All these barriers come tumbling down!

And – sadly – we keep putting them up again! We create new ones or reinterpret the ones we read about in Galatians 3.

The idea that God wants people of all backgrounds and cultures to be part of his family should not be a major surprise for us.  It does not take a revelation to figure out the basics. If you think about it – the fundamental teachings of Jesus are about breaking down barriers.

Think of his teaching in a nutshell –

  • a new commandment I give unto you – that you love one another as I have loved you. (John 13:34 – repeated in John 15:12 & 17)
  • He reinforces the Old Testament teaching – love your neighbour as yourself. (Lev 19:18 repeated in Matt 19:19  & 22:39 and Mark 12:31)
  • He takes it further by telling us to love our enemies. (Matt 5:44 & Luke 6:27,35)

And the most famous parable that undergirds his teaching? I’m not sure what you would choose – I would say the Good Samaritan.

A friend of mine wrote about this from a different perspective this week. In short, Jesus was a great story teller. The idea of someone walking from Jerusalem to Jericho is absurd. That they would get mugged is quite likely.

The real issue is the question that churches like to pose – who are our neighbours exactly? And the contrast between the failure of the religious men to help with the kindness of the Samaritan is radical! More than that, the Samaritan would have been expected to finish the guy off.

They (Jews and Samaritans) would have despised each other. My friend concluded:

A “good Samaritan” is NOT simply someone who does something good. A Good Samaritan goes the extra mile for someone whom he himself could legitimately despise.

 And his application:

1. Find and serve your enemies.

2. Visit your prejudices and repent of them

Some great challenges for the New Year then?

As we celebrate the amazing access we have to God – let’s not be selfish! We have a treasure that is meant to share – the Good News of Jesus.

Let’s really ask God to shine a little light on our lives – revealing to us a new sense of urgency to be obedient – and to reach people that are on His heart.

  • To deal with our prejudices
  • To step out into new adventures as we reach people who are different this year.
  • And as we reach out to people we don’t like or who don’t like us – and serve them.


Here’s a thought. Paul is writing from jail. He’s in jail for proclaiming what had been revealed to him.

That’s passion. He writes this profound letter from prison. And – to top it all – this whole letter is not an essay on theology. Yes it is an essential letter for us to understand what we are meant to be as the church.

These passages are in the context of a prayer –are bracketed by prayer.

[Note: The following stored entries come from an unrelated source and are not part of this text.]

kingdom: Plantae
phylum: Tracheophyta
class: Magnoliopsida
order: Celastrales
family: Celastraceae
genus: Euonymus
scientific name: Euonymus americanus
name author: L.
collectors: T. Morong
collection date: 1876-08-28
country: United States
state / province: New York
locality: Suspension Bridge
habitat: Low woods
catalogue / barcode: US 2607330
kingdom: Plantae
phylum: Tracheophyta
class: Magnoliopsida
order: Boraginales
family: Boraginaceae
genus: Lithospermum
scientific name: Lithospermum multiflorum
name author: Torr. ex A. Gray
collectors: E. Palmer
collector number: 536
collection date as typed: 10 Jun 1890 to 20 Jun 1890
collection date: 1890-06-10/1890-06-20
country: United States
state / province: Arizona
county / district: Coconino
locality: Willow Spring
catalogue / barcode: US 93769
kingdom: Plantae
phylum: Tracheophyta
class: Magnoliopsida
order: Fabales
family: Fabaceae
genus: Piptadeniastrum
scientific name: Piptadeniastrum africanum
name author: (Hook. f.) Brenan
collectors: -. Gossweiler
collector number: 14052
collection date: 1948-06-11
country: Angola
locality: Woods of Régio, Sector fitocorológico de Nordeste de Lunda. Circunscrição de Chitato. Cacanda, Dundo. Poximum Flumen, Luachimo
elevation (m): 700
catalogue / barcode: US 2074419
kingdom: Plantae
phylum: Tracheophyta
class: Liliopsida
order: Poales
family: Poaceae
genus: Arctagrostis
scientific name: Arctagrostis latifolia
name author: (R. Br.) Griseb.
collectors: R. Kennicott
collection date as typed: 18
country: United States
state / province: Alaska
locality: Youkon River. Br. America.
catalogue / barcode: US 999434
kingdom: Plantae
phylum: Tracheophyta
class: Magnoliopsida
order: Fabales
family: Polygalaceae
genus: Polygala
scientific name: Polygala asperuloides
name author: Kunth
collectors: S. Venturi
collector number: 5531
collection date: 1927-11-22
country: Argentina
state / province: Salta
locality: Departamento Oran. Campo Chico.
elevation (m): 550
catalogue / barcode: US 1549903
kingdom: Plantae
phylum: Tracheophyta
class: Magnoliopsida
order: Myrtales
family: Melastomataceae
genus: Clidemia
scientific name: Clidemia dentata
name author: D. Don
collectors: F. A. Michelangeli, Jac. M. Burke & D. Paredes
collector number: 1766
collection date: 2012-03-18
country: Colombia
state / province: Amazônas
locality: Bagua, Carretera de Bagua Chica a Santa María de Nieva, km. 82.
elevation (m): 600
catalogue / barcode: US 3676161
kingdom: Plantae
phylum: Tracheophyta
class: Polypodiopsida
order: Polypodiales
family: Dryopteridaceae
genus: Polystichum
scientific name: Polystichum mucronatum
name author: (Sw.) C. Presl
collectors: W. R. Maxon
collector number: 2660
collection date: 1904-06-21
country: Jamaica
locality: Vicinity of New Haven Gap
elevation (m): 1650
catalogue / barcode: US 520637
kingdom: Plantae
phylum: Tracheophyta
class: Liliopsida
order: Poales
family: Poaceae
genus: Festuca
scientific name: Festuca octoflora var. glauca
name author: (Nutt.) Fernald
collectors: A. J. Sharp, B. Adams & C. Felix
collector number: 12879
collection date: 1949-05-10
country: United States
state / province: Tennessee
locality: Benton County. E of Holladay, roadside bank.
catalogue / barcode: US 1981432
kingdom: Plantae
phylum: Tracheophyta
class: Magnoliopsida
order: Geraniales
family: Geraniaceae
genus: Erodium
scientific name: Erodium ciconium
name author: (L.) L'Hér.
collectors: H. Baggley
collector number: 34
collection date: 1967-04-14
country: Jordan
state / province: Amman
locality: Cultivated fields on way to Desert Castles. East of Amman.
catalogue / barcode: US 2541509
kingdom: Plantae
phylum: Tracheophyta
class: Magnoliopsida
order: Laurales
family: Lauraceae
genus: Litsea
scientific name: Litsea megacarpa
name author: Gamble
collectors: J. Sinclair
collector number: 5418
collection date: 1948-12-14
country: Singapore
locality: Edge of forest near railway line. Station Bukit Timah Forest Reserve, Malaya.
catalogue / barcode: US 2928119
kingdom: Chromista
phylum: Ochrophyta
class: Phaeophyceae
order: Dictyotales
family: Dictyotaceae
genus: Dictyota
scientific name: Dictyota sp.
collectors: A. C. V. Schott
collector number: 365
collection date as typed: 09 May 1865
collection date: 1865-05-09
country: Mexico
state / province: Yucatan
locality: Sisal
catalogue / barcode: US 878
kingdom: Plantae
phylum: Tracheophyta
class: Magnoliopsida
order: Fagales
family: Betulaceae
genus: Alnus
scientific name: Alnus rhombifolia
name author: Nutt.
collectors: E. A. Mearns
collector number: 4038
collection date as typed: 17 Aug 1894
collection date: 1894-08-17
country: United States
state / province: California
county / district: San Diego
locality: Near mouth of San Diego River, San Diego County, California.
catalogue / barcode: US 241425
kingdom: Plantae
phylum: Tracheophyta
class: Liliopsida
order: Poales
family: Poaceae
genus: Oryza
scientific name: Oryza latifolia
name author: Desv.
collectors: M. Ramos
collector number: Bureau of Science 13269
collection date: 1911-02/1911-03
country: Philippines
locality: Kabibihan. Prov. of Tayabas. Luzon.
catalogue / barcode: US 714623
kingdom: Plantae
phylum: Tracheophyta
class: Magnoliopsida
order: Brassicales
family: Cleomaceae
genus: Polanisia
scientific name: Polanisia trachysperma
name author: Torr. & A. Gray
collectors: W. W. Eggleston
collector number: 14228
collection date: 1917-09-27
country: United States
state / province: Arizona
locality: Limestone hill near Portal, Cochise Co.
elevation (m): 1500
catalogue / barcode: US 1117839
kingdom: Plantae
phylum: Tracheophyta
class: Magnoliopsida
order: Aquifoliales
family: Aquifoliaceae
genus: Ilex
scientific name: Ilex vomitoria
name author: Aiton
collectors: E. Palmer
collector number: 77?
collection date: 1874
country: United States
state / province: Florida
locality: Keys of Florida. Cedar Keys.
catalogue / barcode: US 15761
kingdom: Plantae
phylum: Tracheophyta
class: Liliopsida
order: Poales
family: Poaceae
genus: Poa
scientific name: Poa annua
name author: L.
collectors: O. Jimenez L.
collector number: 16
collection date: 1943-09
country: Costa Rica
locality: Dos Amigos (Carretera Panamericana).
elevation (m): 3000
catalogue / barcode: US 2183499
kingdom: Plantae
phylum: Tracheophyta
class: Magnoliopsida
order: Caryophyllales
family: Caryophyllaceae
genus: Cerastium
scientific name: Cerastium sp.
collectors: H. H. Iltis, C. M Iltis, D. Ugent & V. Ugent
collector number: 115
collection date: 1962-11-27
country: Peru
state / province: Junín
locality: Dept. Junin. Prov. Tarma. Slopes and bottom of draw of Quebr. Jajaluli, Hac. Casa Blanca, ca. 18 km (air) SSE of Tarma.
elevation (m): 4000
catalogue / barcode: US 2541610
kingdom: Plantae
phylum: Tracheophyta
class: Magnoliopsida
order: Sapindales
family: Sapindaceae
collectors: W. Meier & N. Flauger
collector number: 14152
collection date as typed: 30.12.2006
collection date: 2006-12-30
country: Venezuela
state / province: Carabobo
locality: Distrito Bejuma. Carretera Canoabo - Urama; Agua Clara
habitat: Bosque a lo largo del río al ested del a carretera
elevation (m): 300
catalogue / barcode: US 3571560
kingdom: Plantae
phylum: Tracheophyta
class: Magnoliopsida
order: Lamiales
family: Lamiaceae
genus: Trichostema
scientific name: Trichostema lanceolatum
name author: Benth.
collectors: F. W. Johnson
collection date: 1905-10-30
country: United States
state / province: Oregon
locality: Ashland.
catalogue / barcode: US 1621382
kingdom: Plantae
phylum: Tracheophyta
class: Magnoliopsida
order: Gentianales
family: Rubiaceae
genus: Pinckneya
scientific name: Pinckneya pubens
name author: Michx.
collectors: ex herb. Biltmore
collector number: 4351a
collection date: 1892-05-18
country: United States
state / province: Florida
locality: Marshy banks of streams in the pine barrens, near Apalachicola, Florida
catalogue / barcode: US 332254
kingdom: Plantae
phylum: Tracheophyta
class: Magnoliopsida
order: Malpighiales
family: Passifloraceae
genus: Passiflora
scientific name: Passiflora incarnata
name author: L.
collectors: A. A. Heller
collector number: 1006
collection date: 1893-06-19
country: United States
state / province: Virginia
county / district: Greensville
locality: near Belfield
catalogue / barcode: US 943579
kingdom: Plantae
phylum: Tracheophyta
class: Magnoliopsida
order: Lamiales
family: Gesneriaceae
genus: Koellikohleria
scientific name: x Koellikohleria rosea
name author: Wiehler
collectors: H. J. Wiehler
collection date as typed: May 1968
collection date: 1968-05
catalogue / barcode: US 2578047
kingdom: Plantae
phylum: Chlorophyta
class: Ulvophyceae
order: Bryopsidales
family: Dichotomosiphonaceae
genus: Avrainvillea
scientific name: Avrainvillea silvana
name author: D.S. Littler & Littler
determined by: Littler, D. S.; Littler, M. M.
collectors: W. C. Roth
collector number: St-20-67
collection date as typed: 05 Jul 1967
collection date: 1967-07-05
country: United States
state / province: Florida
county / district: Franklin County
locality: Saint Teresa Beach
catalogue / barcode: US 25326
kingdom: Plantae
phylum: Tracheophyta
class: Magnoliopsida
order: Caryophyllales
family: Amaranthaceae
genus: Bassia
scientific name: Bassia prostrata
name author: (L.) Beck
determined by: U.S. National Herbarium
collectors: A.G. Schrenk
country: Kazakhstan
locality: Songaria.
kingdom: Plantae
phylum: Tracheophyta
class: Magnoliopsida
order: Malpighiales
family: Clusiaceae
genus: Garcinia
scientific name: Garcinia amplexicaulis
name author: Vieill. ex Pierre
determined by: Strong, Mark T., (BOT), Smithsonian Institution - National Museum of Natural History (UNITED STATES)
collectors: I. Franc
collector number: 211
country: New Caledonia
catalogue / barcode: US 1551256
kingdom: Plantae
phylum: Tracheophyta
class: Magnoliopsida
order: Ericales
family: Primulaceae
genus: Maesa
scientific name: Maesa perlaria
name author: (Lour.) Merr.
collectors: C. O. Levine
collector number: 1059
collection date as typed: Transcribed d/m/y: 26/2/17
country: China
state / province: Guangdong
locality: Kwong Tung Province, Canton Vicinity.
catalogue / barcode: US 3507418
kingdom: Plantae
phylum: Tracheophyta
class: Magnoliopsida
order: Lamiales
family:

That’s what made him who he was. That’s his heart. He was compelled to share the revelation that God wanted all people in His family – and that he made this possible through Jesus. Hence his prayer and his appeal for his readers’ prayers for him!


Are we going to politely listen to another 52 sermons this year untouched?

Going from here saying – well that was interesting?

Or will there be an impact on our lives, our lifestyle, our passion and our prayer life – which is the same thing as our relationship with God. A revelation! Will we get it? Will you get it??

Is your view of God big enough to grasp the potential for real transformation of yourself and this community.

Read Ephesians 1:15- 19 – does this not grab your attention? People’s prayers reveal their passion!

And then read Ephesians 3:13- 21 – and get a sense of the expectation Paul had as he prayed.

And the letter ends with his teaching on the armour of God:

It ends with this in chapter 6, verses 18 to 20:

Pray in the Spirit at all times in every prayer and supplication. To that end keep alert and always persevere in supplication for all the saints. Pray also for me, so that when I speak, a message may be given to me to make known with boldness the mystery of the gospel, for which I am an ambassador in chains. Pray that I may declare it boldly, as I must speak.

Being in Jail did not deter Paul when it came to passion to proclaim this revelation!

Roll on 2013!

May God speak to you and fill you with a taste of this passion and excitement!